● **WHAT IS REQUIRED**
From the records below, copy every line that contains the string "series", and leave out all the others. The match is case-sensitive.

● **MATERIAL PROVIDED**
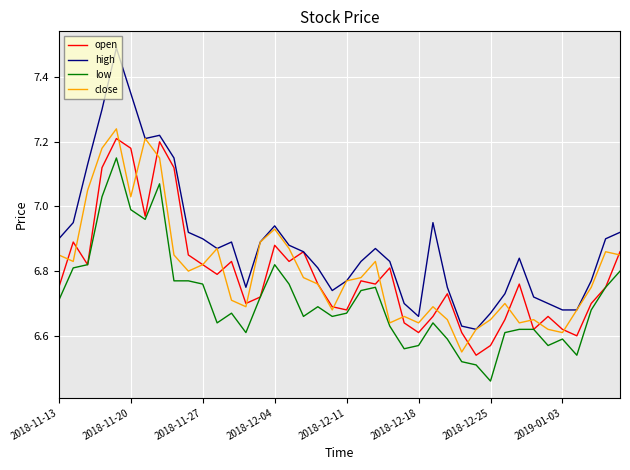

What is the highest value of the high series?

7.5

...

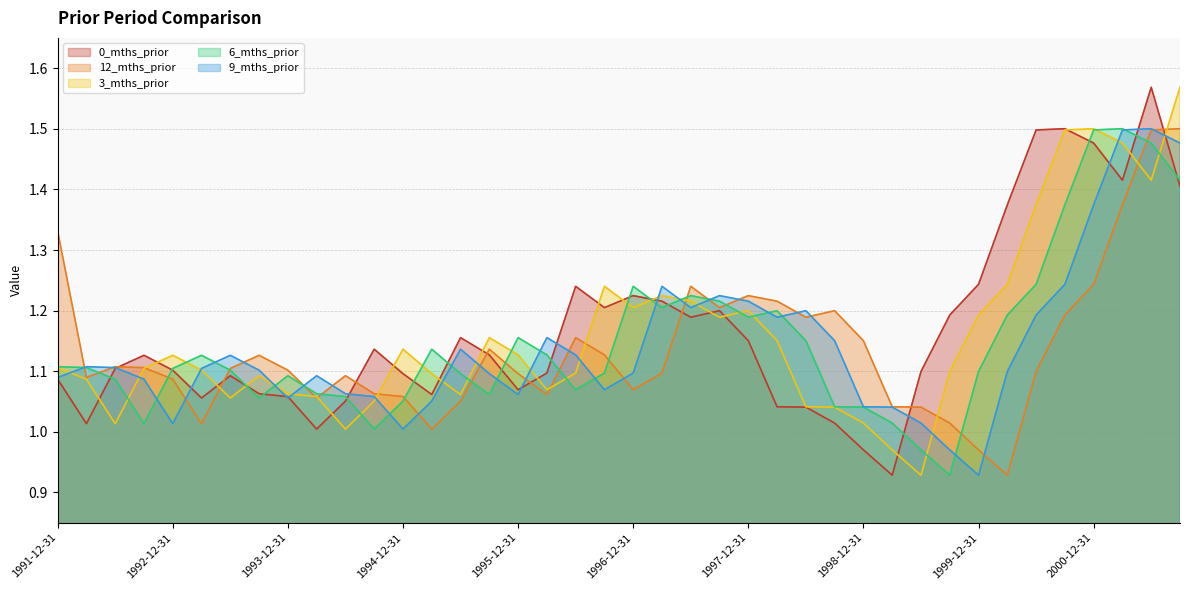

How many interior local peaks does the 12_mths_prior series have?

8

==

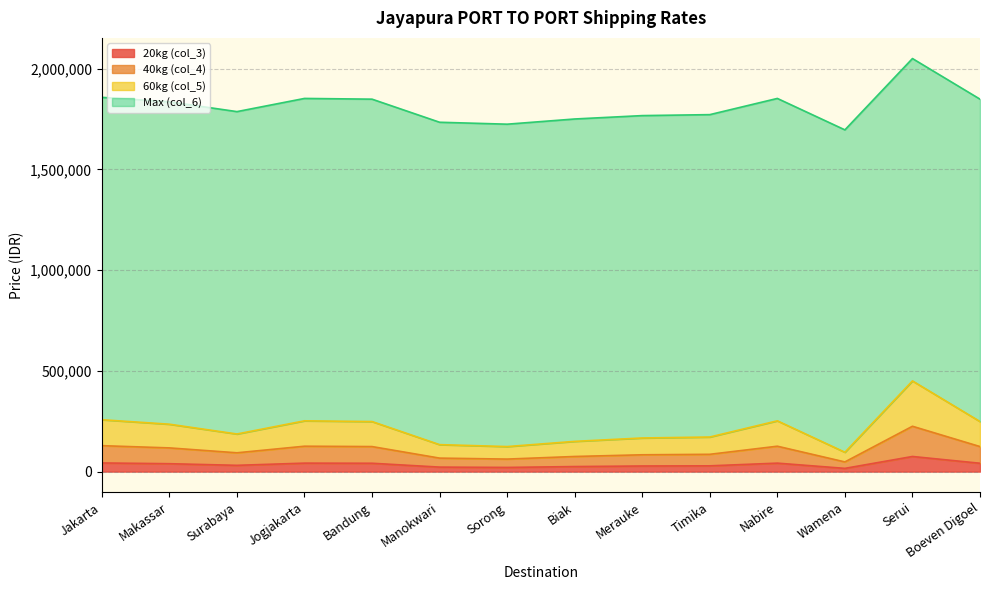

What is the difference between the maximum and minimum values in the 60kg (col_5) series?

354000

● **YOUR RESPONSE**
What is the highest value of the high series?
How many interior local peaks does the 12_mths_prior series have?
What is the difference between the maximum and minimum values in the 60kg (col_5) series?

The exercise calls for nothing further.